_Work instructions_:
1) In the article below on the Critical GeoWiki Experiment, what mapping engine does the project use?
2) Which video game titles are named in the article below on the Critical GeoWiki Experiment?

*** Opening of Text excerpt ***

The Critical GeoWiki Experiment: Inscribing the Deeds of a Hero
17 March 2008
Navigable virtual space, foregrounded by Lev Manovich as one hallmark of the era of computerized society, is a primary component of many genres of digital games. Long before the widespread application of three-dimensional gaming environments that mimic vision and movement in the unplugged world, sidescrolling platformers like Super Mario Brothers and adventure epics like The Legend of Zelda introduced gamers to the unique challenges of navigating spaces that were very much different from their own. Indeed, navigation itself – getting from one place to the next – remains something of a universal ludic goal in games from platformers to MMORPGs, with the keys and special equipment granting access to new spaces guarded by vicious bosses and puzzles alike. Unfortunately, maps are not always included.
For games that rely on treasure hunting and other tropes of the hero’s quest, however, maps simply come with the territory, acting at once as tools for completing tasks as well as records of past travels. Eventually, more thematically sophisticated games incorporate maps and mapping into their larger aesthetic framework, and in some cases, the maps even become the territory. The early games in the Legend of Zelda series, for example, render gamespace from a top-down perspective, as if the gamer were playing directly on a map of Hyrule.
In recognition of the importance of maps, mapping, and space to digital gaming, The Critical GeoWiki Experiment seeks to foreground territory as a tool for analyzing a game. Using assembled images of the Hyrule overworld from The Legend of Zelda: A Link to the Past, the project aims to inscribe the stories and deeds of the hero Link on the territory he travels (Geo) and provide a collaborative forum for academics to mark and analyze patterns that develop on the map of one game (Wiki). In the spirit of assembling a database of critical commentary on the game, the GeoWiki encourages breadth over depth of entries, with the intent that a mass of simple, interrelated data will foster creative in-depth analysis of the game in the future. The following are brief explorations into some of the revelations exposed by the unique interface offered by the Critical GeoWiki.
The Map and Its Territory
The project's mapping engine, WorldKit, can create an intuitive mapping interface using any image as the basis for the map, which is especially useful for studying virtual worlds whose territory is not documented through normal mapping channels. The Legend of Zelda: A Link to the Past Critical GeoWiki uses a large image of the overworld assembled by Ian Albert from cartridge ROM data and high-resolution game screenshots, a frozen instance of the game world that preserves all character and environment sprites (except the gamer's avatar Link) in their original positions on the map. Because of the top-down rendering of space in A Link to the Past, the resultant “map” of screenshots is more akin to satellite imagery of a territory, which offers a similar point of view.
Beginning at the level of the assembled map, the GeoWiki already offers analytical advantages over a normal console interface. While A Link to the Past does offer an overworld map to view in-game, this map is an abstracted representation of the land of Hyrule and does not capture the reality of the landscape like Albert's overworld assemblage. In fact, if nothing else, the tension between these two maps demonstrates just how misleading a term like “reality of the landscape” is in the context of a fictional world stitched together under such conflicting pressures as data storage and hardware limitations, artistic vision, and narrative and ludic requirements.

*** Close of Text excerpt ***
*** Opening of Data supplied ***

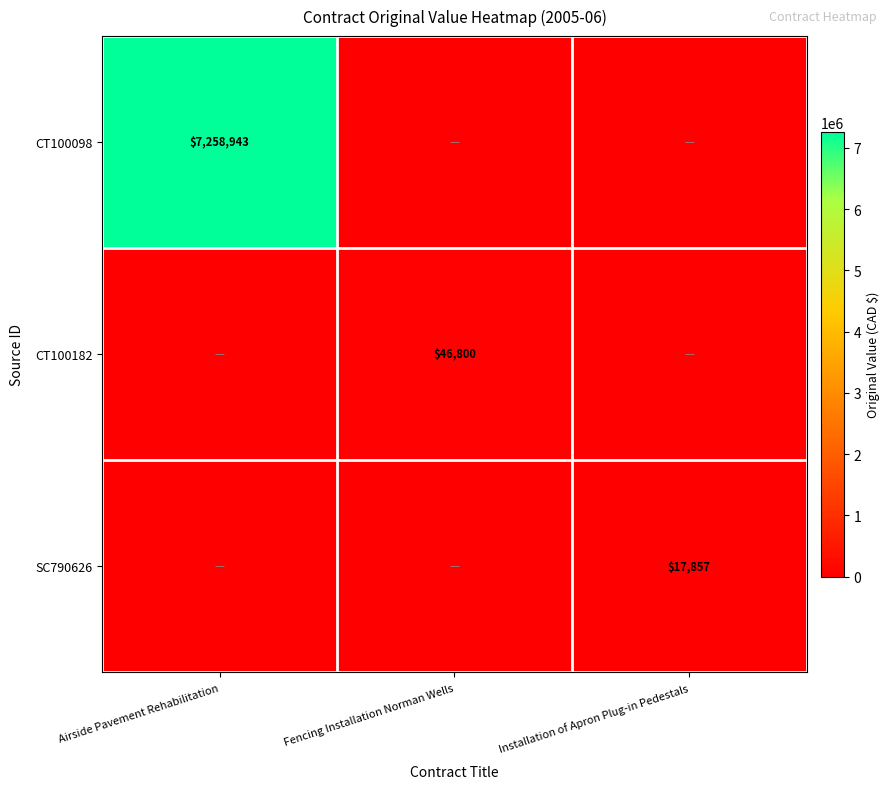

True or false: CT100182 has a value of 66027 at Fencing Installation Norman Wells.

False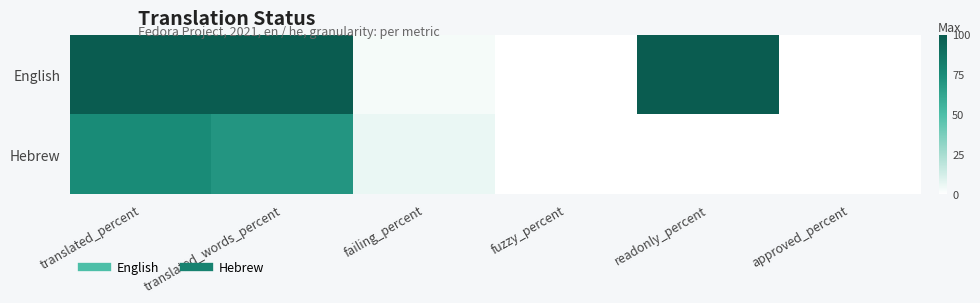

What is the spread (max minus min) of values at failing_percent?

3.1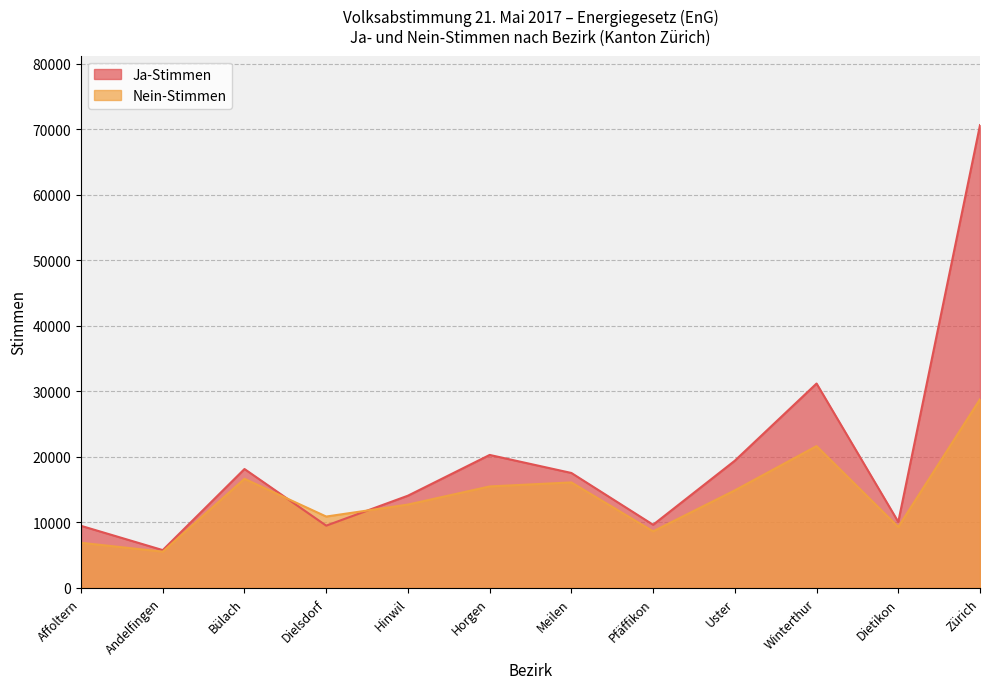

What is the maximum value for Nein-Stimmen?

28791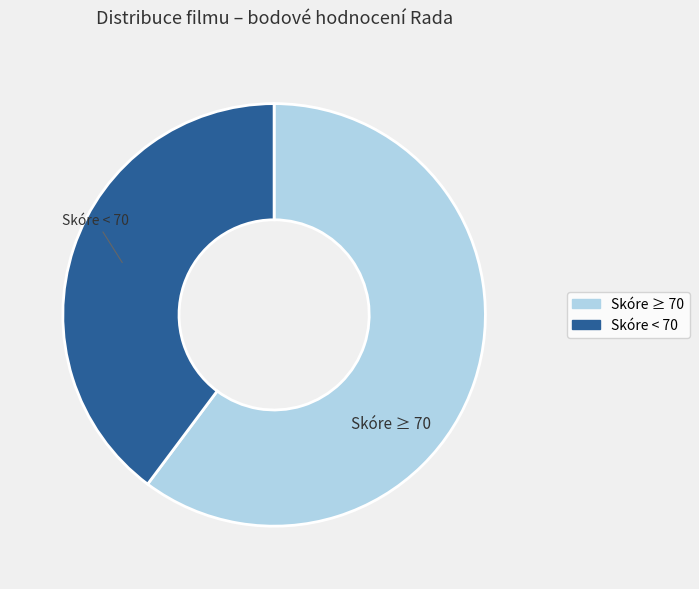

Is there a majority slice in this chart?

Yes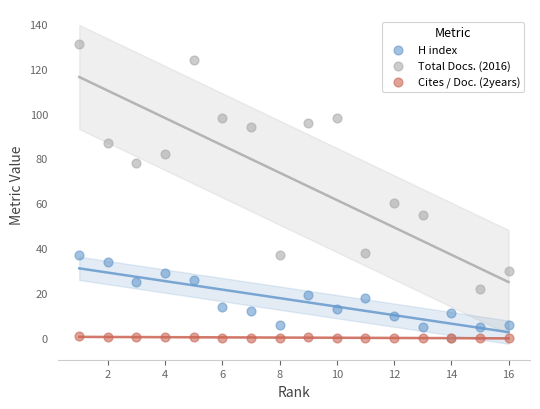

In the Total Docs. (2016) series, what Y value is closest to 65?

60.0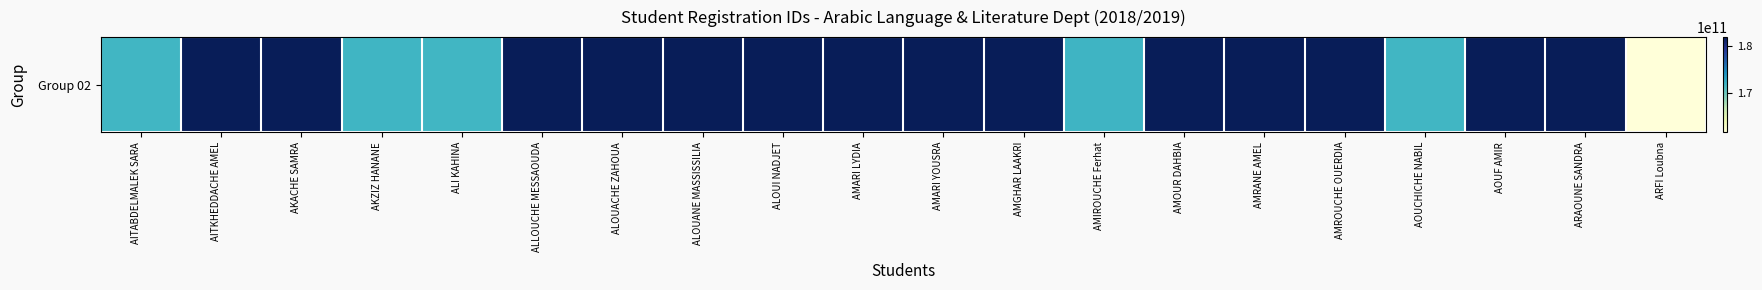

Reading left to right, list all the values displayed in this chart.

AITABDELMALEK SARA=171733001584	AITKHEDDACHE AMEL=181833009612	AKACHE SAMRA=181833007798	AKZIZ HANANE=171733019257	ALI KAHINA=171733005330	ALLOUCHE MESSAOUDA=181833011978	ALOUACHE ZAHOUA=181833008576	ALOUANE MASSISSILIA=181833012344	ALOUI NADJET=181833005012	AMARI LYDIA=181833005863	AMARI YOUSRA=181833006588	AMGHAR LAAKRI=181833004941	AMIROUCHE Ferhat=171833017042	AMOUR DAHBIA=181833008572	AMRANE AMEL=181833008286	AMROUCHE OUERDIA=181833012410	AOUCHICHE NABIL=171733000196	AOUF AMIR=181833007701	ARAOUNE SANDRA=181833007083	ARFI Loubna=161633009644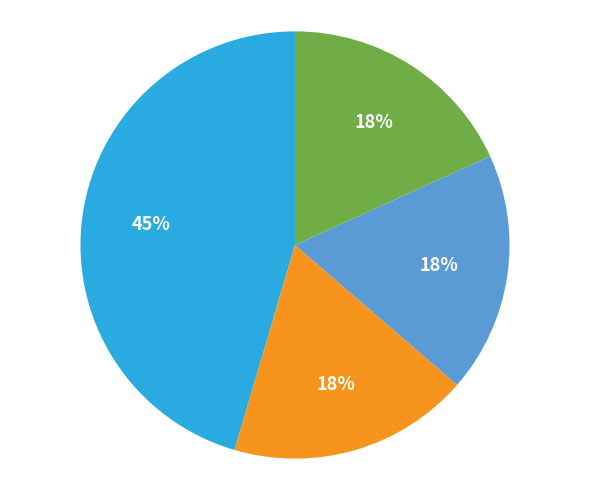

Is there any slice that represents more than half of the pie?

No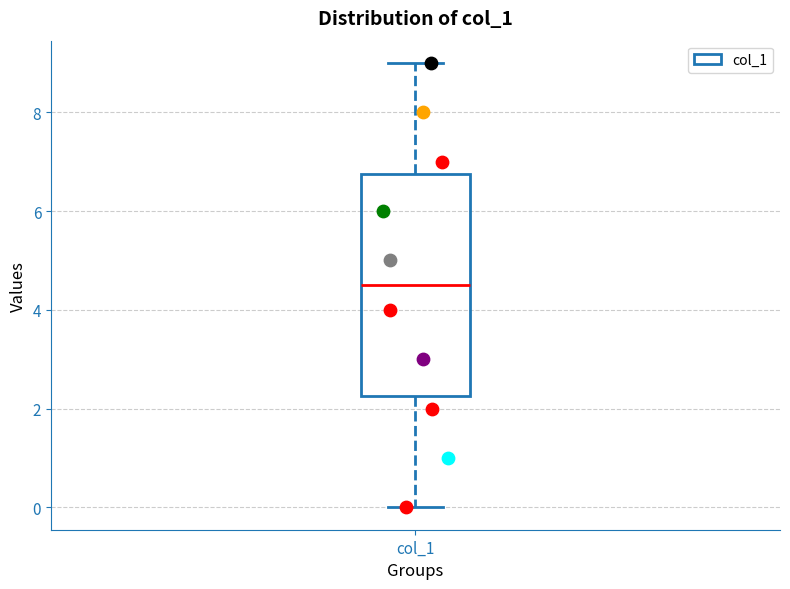

Where does the lower whisker of the box for col_1 end on the y-axis? The values are not printed on the chart, so give them approximately, as read against the axis.

0.0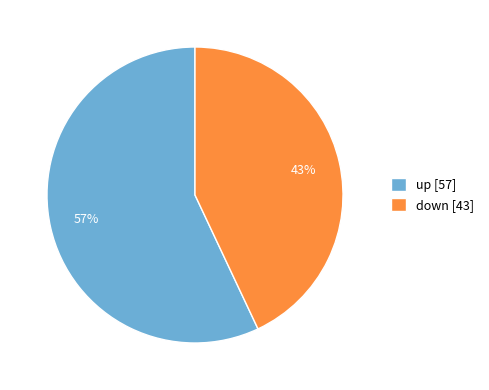

To the nearest percent, what is the average slice percentage?

50%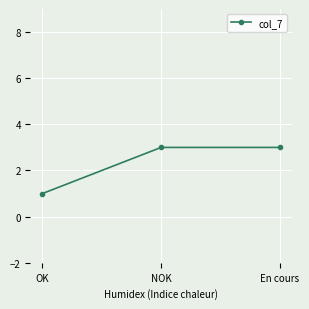

Count the values in the range 1 to 3.

3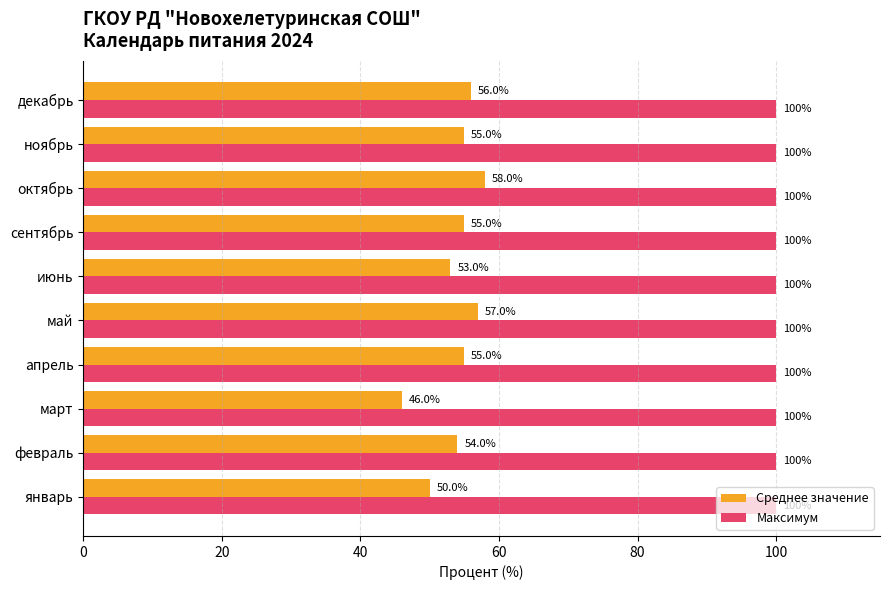

What is the difference between the highest and lowest values at ноябрь?

45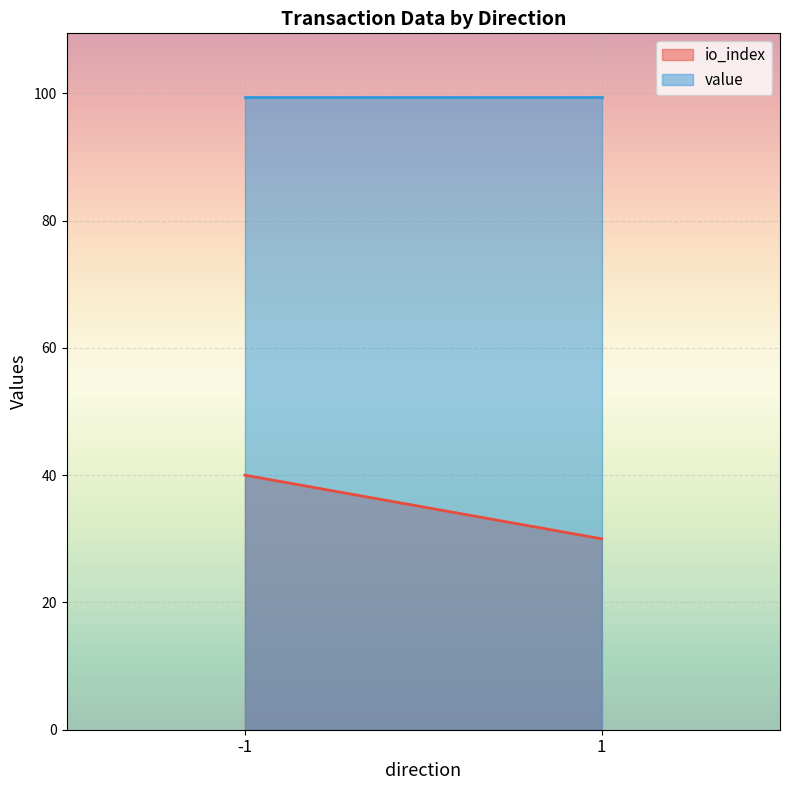

Reading left to right, extract all data points from this chart.

io_index: -1=40.0	1=30.0
value: -1=99.5	1=99.5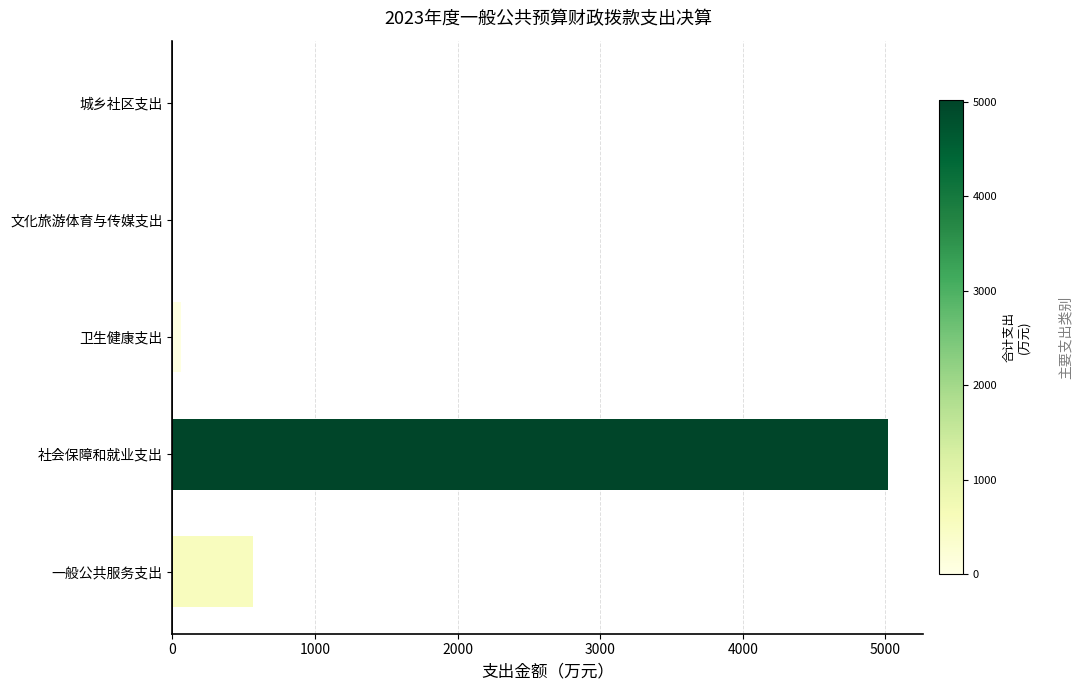

Is it true that the value at 城乡社区支出 is -2689.3?

False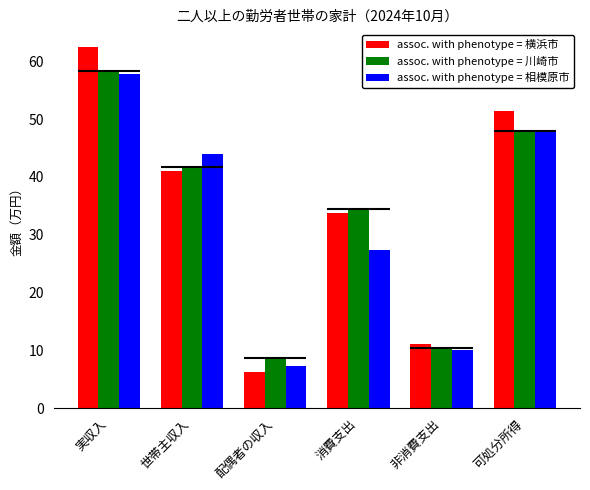

Does the chart contain any negative values?

No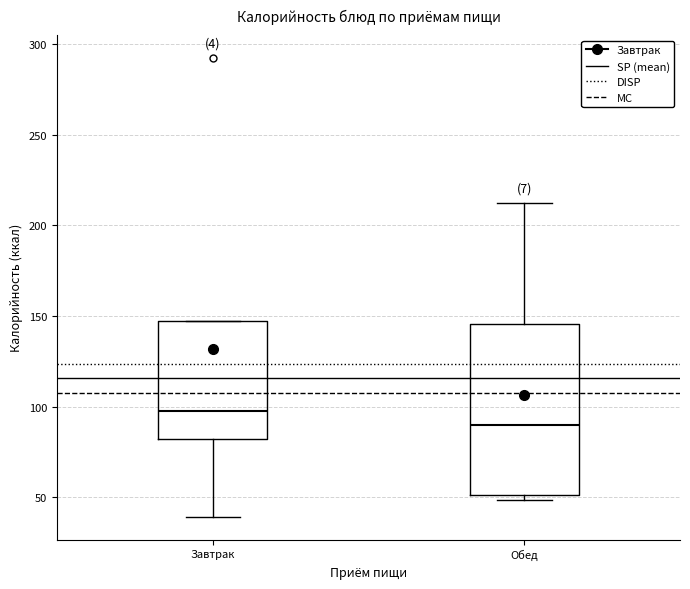

Which box's median line is the highest?

Завтрак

*** Close of Data supplied ***

_Answer list_:
1) WorldKit

2)
- Super Mario Brothers
- The Legend of Zelda
- The Legend of Zelda: A Link to the Past